Make error position tracking explicit with Offset field on ParserError

Thread byte offset information through all error creation sites, eliminating the need for SubsliceOffset to recover position from pointer comparison. Changes: - Add Offset field to ParserError struct - Add offset parameter to NewParserError - Add Parser.offsetOf helper for suffix-length arithmetic - Thread base offset through scanner functions (scanComment, scanBasicString, scanMultilineBasicString, scanLiteralString, scanMultilineLiteralString, scanWindowsNewline) - Thread base offset through standalone functions (expect, hexToRune) - Thread base offset through all decode functions (parseInteger, parseFloat, parseLocalDate, parseLocalTime, parseLocalDateTime, parseDateTime, checkAndRemoveUnderscores*) - Update all unmarshaler call sites to pass value.Raw.Offset - Update localtime.go UnmarshalText methods with base=0 - Update strict.go to populate Offset from key ranges - Change wrapDecodeError to read de.Offset directly - Change Utf8TomlValidAlreadyEscaped to return int index (-1 if valid) instead of a byte subslice - Unexport SubsliceOffset (now only used internally by Range()) This makes error positions self-describing: each ParserError carries its own byte offset, so callers no longer need the original document slice and address arithmetic to determine where an error occurred.
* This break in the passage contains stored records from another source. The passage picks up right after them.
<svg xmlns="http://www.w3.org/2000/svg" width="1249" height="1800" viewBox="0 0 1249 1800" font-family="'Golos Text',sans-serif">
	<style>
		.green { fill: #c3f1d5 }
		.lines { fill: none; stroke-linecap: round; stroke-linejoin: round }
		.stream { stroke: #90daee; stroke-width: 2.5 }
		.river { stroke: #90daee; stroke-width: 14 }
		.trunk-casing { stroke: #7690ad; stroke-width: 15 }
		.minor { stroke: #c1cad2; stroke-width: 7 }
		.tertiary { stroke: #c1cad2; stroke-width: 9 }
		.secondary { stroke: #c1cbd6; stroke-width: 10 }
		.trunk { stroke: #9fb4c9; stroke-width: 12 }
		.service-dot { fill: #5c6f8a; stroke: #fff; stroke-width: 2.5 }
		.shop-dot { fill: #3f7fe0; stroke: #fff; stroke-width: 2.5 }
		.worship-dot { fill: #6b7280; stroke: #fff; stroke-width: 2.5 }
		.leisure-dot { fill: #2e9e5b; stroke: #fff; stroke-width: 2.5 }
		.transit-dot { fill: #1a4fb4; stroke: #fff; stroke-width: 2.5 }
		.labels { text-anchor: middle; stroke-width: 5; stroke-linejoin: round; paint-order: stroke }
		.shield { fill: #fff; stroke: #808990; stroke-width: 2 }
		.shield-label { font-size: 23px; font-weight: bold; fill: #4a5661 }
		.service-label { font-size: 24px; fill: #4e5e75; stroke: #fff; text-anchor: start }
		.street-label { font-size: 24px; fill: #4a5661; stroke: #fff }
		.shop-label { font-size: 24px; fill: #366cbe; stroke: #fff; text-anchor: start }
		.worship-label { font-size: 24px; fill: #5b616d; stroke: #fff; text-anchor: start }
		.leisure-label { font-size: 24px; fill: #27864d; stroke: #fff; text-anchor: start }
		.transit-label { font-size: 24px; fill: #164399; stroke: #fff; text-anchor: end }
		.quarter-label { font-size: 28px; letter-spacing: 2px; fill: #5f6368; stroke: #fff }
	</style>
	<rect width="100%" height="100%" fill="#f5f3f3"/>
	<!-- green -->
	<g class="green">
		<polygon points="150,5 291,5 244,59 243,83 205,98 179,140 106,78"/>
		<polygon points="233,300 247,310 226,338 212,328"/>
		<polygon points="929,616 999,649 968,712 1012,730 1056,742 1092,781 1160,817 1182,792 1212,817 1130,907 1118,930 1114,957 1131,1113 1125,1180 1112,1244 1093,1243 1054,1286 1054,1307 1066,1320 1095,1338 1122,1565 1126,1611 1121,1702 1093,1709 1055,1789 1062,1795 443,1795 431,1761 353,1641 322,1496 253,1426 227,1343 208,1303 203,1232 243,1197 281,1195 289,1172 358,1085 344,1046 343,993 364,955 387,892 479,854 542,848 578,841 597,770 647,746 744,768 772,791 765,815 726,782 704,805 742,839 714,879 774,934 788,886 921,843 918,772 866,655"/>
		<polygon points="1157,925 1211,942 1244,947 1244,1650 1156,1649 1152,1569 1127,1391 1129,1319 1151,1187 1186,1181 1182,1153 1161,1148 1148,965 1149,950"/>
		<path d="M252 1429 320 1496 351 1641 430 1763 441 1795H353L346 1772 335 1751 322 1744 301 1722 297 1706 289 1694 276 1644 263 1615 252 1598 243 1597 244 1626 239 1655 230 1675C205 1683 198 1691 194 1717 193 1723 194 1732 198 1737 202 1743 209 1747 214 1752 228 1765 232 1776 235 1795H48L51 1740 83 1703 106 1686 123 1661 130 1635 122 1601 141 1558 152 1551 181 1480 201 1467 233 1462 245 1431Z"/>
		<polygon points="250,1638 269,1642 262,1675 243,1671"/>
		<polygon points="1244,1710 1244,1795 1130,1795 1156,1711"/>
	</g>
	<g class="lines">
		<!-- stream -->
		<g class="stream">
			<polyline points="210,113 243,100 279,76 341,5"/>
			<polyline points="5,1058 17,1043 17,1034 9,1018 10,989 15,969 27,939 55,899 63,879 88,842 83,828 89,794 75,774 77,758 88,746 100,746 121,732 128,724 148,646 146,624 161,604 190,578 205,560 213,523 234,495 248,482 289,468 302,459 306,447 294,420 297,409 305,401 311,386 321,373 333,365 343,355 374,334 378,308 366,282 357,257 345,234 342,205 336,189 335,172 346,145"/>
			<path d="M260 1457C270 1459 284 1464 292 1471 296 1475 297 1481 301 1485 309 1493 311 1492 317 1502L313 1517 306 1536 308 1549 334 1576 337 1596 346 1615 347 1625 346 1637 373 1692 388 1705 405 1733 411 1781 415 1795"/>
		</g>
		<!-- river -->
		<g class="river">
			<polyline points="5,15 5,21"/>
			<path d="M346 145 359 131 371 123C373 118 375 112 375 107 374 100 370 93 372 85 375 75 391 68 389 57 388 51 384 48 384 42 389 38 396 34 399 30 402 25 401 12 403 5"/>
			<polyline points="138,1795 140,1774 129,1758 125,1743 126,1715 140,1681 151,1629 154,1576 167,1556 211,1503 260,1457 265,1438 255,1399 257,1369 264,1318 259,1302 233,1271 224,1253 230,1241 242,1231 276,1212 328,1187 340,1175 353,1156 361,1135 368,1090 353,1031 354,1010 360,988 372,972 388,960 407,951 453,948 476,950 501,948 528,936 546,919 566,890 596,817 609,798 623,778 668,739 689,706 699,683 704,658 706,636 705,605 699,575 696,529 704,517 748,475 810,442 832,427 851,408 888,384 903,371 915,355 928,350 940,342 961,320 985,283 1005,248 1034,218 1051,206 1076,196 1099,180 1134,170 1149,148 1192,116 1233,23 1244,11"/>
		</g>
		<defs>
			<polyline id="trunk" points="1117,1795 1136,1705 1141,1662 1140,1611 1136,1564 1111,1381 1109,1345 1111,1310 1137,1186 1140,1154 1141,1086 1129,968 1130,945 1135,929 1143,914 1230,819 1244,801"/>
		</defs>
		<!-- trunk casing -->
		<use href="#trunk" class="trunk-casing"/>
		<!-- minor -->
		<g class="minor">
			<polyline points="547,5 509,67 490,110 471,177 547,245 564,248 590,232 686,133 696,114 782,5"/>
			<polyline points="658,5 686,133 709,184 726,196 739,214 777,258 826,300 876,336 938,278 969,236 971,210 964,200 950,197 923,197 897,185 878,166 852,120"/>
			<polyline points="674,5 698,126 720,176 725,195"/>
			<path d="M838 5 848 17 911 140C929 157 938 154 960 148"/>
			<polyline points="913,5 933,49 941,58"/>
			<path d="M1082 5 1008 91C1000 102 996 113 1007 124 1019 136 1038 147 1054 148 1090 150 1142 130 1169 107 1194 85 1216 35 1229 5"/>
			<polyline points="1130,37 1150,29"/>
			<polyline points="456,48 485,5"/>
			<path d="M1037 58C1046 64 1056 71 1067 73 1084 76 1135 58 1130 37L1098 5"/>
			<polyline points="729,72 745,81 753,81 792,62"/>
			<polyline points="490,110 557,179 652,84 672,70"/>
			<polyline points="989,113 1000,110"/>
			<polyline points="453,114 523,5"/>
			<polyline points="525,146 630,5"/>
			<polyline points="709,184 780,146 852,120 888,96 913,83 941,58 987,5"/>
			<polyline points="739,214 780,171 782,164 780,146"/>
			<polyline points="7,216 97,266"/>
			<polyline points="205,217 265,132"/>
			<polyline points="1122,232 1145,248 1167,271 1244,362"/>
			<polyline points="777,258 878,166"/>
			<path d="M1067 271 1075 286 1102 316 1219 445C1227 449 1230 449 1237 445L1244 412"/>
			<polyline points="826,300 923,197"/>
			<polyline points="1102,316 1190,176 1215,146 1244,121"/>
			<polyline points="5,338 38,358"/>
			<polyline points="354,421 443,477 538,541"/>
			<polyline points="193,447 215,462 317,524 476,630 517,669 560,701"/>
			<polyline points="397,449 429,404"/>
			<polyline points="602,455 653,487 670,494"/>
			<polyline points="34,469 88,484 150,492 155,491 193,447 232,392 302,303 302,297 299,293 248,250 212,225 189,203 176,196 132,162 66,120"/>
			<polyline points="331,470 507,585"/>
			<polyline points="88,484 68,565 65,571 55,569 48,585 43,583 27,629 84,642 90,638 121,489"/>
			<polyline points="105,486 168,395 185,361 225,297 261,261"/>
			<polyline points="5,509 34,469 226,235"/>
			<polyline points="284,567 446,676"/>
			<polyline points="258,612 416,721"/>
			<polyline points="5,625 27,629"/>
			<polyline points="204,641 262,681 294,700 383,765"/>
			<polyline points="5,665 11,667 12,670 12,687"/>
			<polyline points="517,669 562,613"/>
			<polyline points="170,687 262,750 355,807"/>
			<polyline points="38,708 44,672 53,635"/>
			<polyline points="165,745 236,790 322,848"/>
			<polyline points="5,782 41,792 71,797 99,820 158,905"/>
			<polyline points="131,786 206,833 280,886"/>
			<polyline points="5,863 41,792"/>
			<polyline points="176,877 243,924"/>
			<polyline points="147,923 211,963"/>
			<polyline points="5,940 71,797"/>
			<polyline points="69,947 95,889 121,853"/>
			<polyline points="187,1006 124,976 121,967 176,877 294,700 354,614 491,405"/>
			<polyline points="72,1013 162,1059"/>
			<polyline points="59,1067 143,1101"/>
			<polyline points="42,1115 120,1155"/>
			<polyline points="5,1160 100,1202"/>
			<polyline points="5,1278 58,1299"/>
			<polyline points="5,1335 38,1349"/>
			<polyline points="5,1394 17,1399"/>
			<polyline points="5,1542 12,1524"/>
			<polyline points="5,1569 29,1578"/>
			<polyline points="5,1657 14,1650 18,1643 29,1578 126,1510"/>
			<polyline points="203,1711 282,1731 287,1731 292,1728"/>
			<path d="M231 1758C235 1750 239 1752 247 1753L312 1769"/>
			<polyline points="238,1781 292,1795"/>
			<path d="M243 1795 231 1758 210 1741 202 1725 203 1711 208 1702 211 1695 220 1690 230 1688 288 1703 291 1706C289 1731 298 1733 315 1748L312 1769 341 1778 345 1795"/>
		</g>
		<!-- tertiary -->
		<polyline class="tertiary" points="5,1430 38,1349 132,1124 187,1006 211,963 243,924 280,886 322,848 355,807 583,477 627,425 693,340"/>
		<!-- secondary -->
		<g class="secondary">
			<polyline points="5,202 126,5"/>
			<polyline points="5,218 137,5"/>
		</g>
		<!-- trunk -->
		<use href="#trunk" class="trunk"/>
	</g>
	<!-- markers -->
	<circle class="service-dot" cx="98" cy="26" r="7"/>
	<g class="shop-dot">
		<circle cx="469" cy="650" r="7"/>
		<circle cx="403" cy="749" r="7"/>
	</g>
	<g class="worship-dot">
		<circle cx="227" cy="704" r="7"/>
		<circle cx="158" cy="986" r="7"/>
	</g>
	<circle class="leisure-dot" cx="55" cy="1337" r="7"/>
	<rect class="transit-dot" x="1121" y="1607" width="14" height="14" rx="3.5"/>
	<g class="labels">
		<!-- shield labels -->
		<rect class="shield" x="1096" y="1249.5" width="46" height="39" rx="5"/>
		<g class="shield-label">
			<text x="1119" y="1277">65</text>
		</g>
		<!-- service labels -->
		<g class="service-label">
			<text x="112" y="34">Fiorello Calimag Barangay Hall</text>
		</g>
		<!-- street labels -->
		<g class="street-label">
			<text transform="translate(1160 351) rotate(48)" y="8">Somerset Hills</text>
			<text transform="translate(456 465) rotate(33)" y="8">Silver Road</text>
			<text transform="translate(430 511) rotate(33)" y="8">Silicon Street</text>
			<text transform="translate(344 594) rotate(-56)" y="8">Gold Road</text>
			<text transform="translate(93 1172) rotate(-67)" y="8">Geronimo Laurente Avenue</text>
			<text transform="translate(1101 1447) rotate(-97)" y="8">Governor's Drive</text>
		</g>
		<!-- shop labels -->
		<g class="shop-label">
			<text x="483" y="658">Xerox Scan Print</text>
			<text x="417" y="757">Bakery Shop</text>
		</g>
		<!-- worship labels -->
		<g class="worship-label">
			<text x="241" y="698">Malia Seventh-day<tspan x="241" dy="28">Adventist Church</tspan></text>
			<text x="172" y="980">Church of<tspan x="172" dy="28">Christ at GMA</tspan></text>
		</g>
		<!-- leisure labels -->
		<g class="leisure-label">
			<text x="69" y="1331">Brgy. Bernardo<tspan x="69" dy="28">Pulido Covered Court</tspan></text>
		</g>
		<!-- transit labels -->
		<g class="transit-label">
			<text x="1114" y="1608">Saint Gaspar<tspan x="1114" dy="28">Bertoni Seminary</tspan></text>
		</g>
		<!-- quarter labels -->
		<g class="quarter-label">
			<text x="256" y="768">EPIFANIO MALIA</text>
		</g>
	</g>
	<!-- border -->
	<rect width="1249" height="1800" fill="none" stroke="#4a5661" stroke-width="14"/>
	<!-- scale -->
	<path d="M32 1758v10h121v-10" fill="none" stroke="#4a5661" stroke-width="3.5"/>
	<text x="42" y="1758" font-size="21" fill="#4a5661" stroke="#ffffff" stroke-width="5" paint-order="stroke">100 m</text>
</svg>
Co-authored-by: Thomas Pelletier <thomas@pelletier.dev>
2026-04-12 19:08:55 +00:00
parent d75117e61f
commit a646ffd9fa
11 changed files with 217 additions and 271 deletions
@@ -24,61 +24,57 @@ import (
 // 0x9 => tab, ok
 // 0xA - 0x1F => invalid
 // 0x7F => invalid
-func Utf8TomlValidAlreadyEscaped(p []byte) []byte {
+func Utf8TomlValidAlreadyEscaped(p []byte) int {
+	consumed := 0
+
 	// Fast path. Check for and skip 8 bytes of ASCII characters per iteration.
 	for len(p) >= 8 {
-		// Combining two 32 bit loads allows the same code to be used
-		// for 32 and 64 bit platforms.
-		// The compiler can generate a 32bit load for first32 and second32
-		// on many platforms. See test/codegen/memcombine.go.
 		first32 := uint32(p[0]) | uint32(p[1])<<8 | uint32(p[2])<<16 | uint32(p[3])<<24
 		second32 := uint32(p[4]) | uint32(p[5])<<8 | uint32(p[6])<<16 | uint32(p[7])<<24
 		if (first32|second32)&0x80808080 != 0 {
-			// Found a non ASCII byte (>= RuneSelf).
 			break
 		}

 		for i, b := range p[:8] {
 			if InvalidASCII(b) {
-				return p[i : i+1]
+				return consumed + i
 			}
 		}

 		p = p[8:]
+		consumed += 8
 	}
 	n := len(p)
 	for i := 0; i < n; {
 		pi := p[i]
 		if pi < utf8.RuneSelf {
 			if InvalidASCII(pi) {
-				return p[i : i+1]
+				return consumed + i
 			}
 			i++
 			continue
 		}
 		x := first[pi]
 		if x == xx {
-			// Illegal starter byte.
-			return p[i : i+1]
+			return consumed + i
 		}
 		size := int(x & 7)
 		if i+size > n {
-			// Short or invalid.
-			return p[i:n]
+			return consumed + i
 		}
 		accept := acceptRanges[x>>4]
 		if c := p[i+1]; c < accept.lo || accept.hi < c {
-			return p[i : i+2]
+			return consumed + i
 		} else if size == 2 { //revive:disable:empty-block
 		} else if c := p[i+2]; c < locb || hicb < c {
-			return p[i : i+3]
+			return consumed + i
 		} else if size == 3 { //revive:disable:empty-block
 		} else if c := p[i+3]; c < locb || hicb < c {
-			return p[i : i+4]
+			return consumed + i
 		}
 		i += size
 	}
-	return nil
+	return -1
 }

 // Utf8ValidNext returns the size of the next rune if valid, 0 otherwise.